| |
|
|
Huma kuşu yükseklerden seslenir
Palandöken'de oteller tıklım tıklım. Dedeman, Polat Rönesans, Palan, Kardelen, Kartaş "Mart sonuna kadar" dolu. Türkler, Ruslar, Hollandalılar kayak yapıyorlar. Altyapı mükemmel. Kar kalınlığı bir metre 25 santim. Hava kararınca dağdan ayrılıyor, çay içmeye "Erzurum Evleri'ne" gidiyoruz. Sekiz eski ev birleştirilmiş. "Yüzlerce yıllık bir tarih" sanki yaşayan müze haline getirilmiş. İçerisi cıvıl cıvıl. Yer minderine oturuyoruz. Önümüze semaver konuyor. İç babam iç. En az içen 8-10 bardak çay içiyor.
*** Erzurum Evleri'ni işleten İbrahim Demir geliyor: - Size Erzurum yemeği getirem... Kesme çorba, ayran aşı, ekşili dolma getirem. - Sağol, karnımız tok. - Öyleyse kadayıf dolması getirem. Ve "istemememize rağmen" getiriyor. Erzurum'da insana neredeyse "döve, döve kadayıf dolması yediriyorlar." Nereye gittiysek "aynı ısrar." Reddedince de "alınıyorlar."
Yerler, duvarlar sanki bir tarih. 350 yıllık evlerin halıları, kilimleri, mangalları, ütüleri, gramofonları, radyoları, yastıkları çevreye yerleştirilmiş. Gece boyunca "Erzurum türkülerini... Gazellerini" dinliyoruz.

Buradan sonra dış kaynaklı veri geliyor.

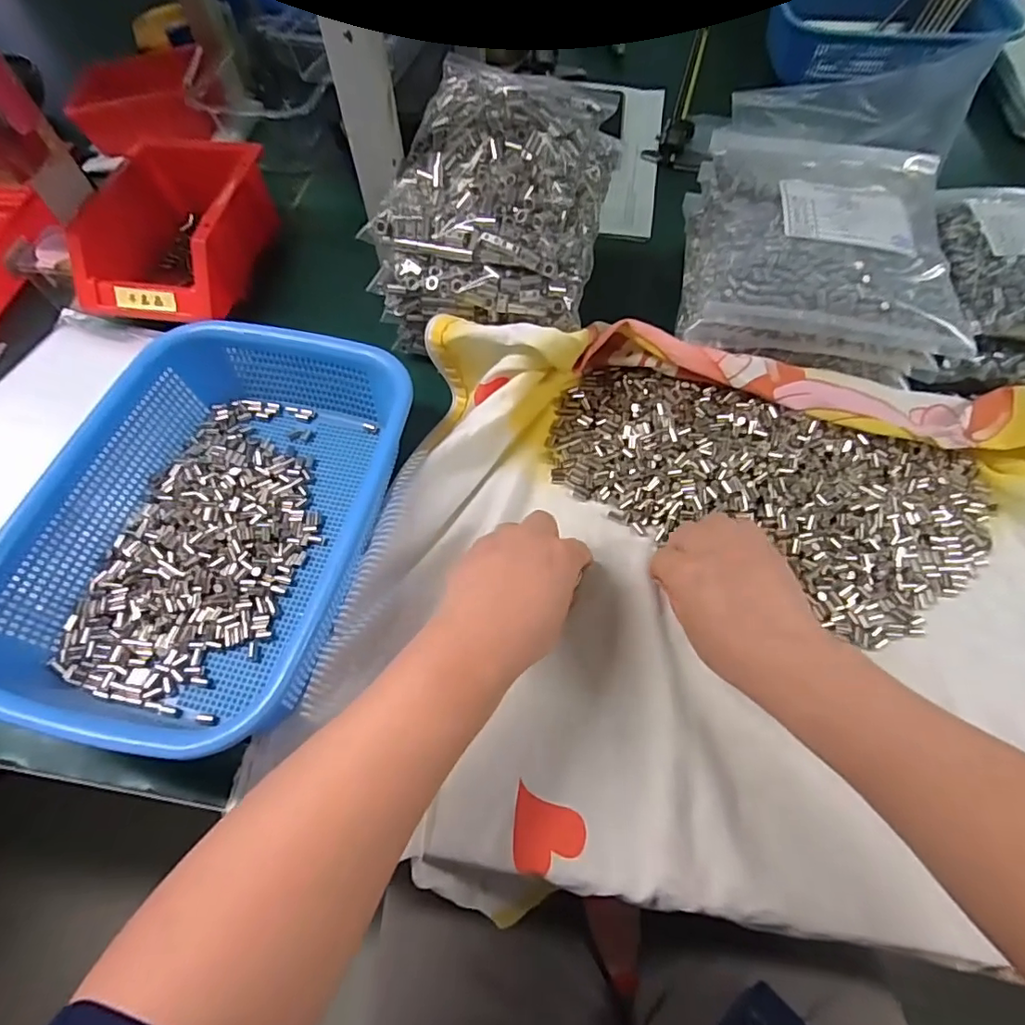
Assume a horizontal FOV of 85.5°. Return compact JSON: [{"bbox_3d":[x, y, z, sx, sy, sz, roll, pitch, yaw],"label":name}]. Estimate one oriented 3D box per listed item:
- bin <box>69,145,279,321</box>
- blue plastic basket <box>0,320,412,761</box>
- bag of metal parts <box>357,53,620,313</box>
[{"bbox_3d":[-0.303,-0.269,0.518,0.128,0.072,0.212,10,62,5],"label":"bin"},{"bbox_3d":[-0.201,0.002,0.377,0.190,0.076,0.287,15,62,7],"label":"blue plastic basket"},{"bbox_3d":[-0.005,-0.265,0.436,0.155,0.065,0.212,12,62,6],"label":"bag of metal parts"}]

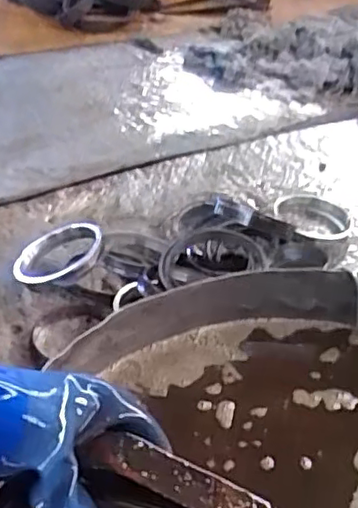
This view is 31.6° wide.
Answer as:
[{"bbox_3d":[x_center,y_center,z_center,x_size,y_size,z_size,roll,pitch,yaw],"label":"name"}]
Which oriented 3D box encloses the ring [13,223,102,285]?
[{"bbox_3d":[-0.235,0.005,1.196,0.187,0.049,0.167,1,49,31],"label":"ring"}]

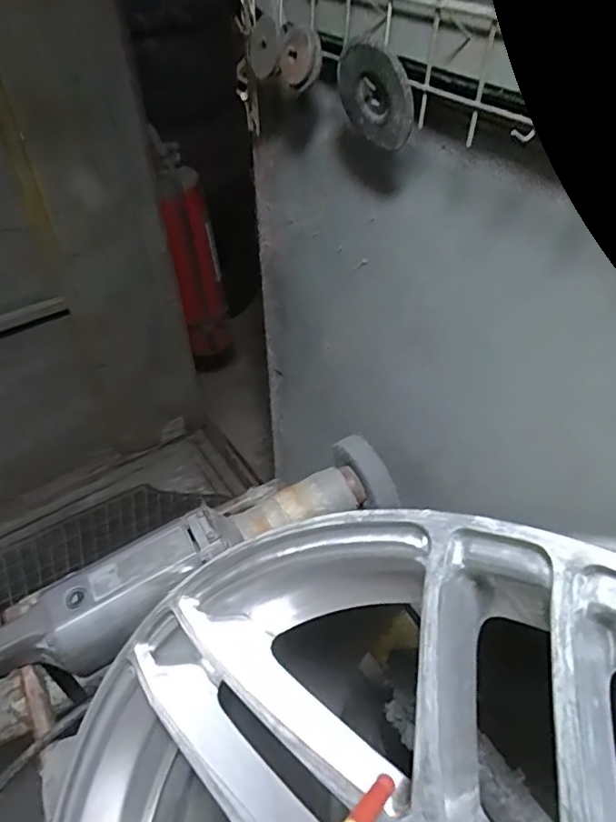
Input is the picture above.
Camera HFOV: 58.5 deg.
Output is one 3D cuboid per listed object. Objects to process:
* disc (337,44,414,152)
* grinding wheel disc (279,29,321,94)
[{"bbox_3d":[0.064,-0.282,0.497,0.012,0.088,0.084,-40,28,-15],"label":"disc"},{"bbox_3d":[-0.010,-0.360,0.557,0.016,0.055,0.052,-24,69,-30],"label":"grinding wheel disc"}]

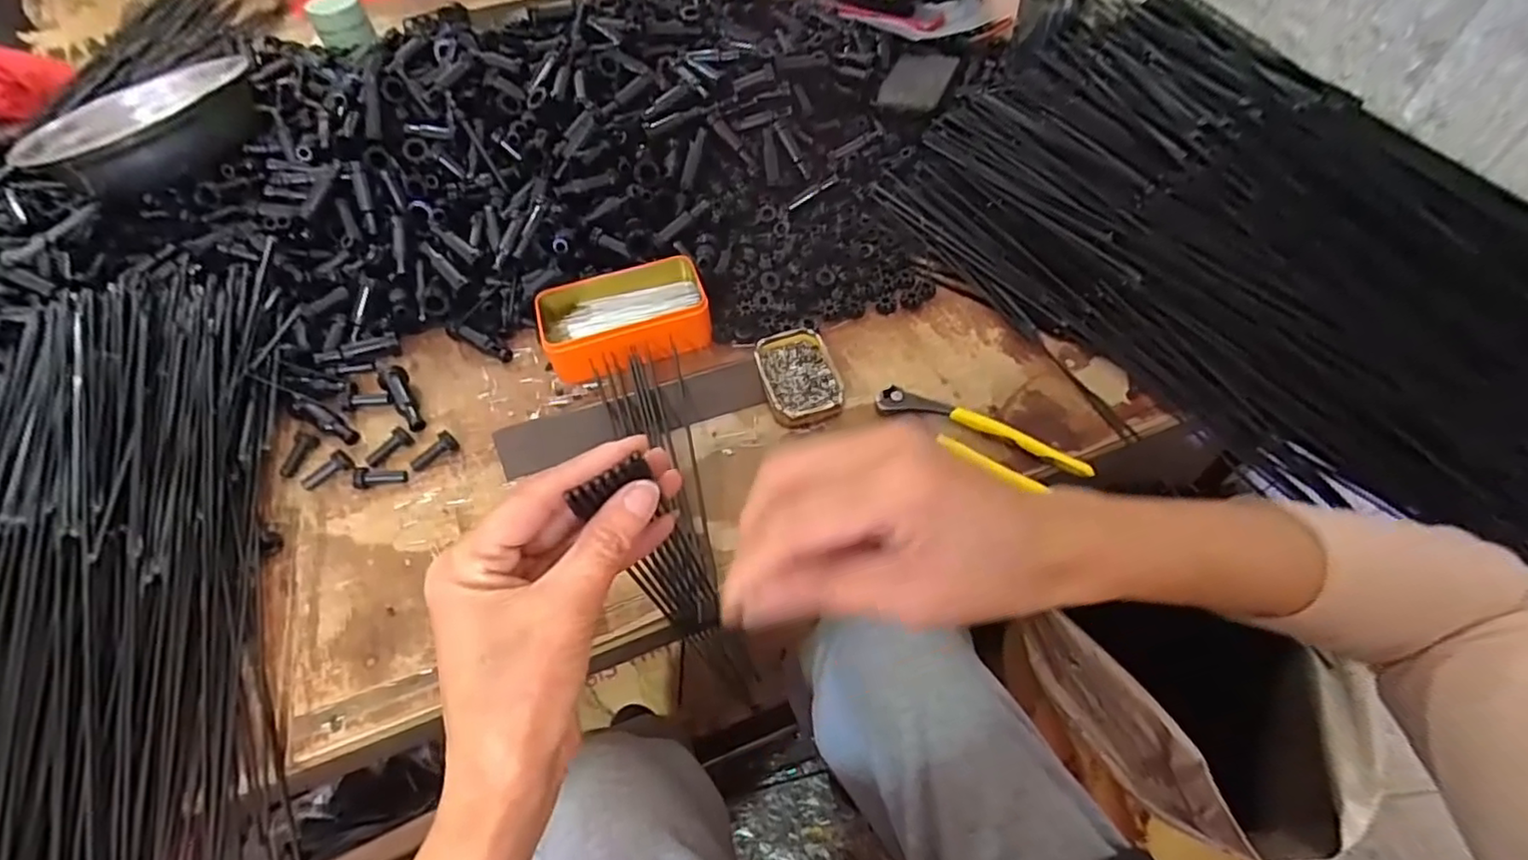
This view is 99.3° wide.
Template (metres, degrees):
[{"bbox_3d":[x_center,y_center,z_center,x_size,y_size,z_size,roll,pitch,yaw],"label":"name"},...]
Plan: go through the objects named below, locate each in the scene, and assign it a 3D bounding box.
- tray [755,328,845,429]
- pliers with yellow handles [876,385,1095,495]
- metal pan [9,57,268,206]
[{"bbox_3d":[0.030,-0.044,0.546,0.062,0.017,0.088,-14,55,-7],"label":"tray"},{"bbox_3d":[0.164,0.004,0.500,0.162,0.017,0.038,31,62,22],"label":"pliers with yellow handles"},{"bbox_3d":[-0.620,-0.317,0.669,0.180,0.051,0.204,15,57,12],"label":"metal pan"}]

* Huma kuşu yükseklerden seslenir, Yar koynunda bir çift suna beslenir. * Kırmızı gül demet demet, Sevda değil bir alamet. * Dün gece yar hanesinde yastığım bir taş idi, Üstüm yağmur, altım çamur yine gönlüm hoş idi.
Gece yarısı İbrahim Demir bize bir CD uzattı: - Erzurum'un ünlü sanatçısı Raci Alkır'ındır... Erzurum türküleri ve uzun havaları vardır... Raci bey 72 yaşındadır... Otomobilinizde dinlersiniz. Raci Alkır "tükenmekte olan bir nesilden." O da bir "yaşayan tarih." Erzurum Evleri'nden çıktık. Hava "buz" gibi, surata çarpan bir tokat gibi. "Eksi 30." Ama kentte "panik" yok. "Yolda kalan araç" yok. "Aksaklık" yok. Bir kar yağışıyla "eli ayağına dolaşan" yöneticilerin Erzurum'dan alacakları çok ders var. Tabii bu soğukta, karda, kışta gitmeye cesaret edebilirlerse.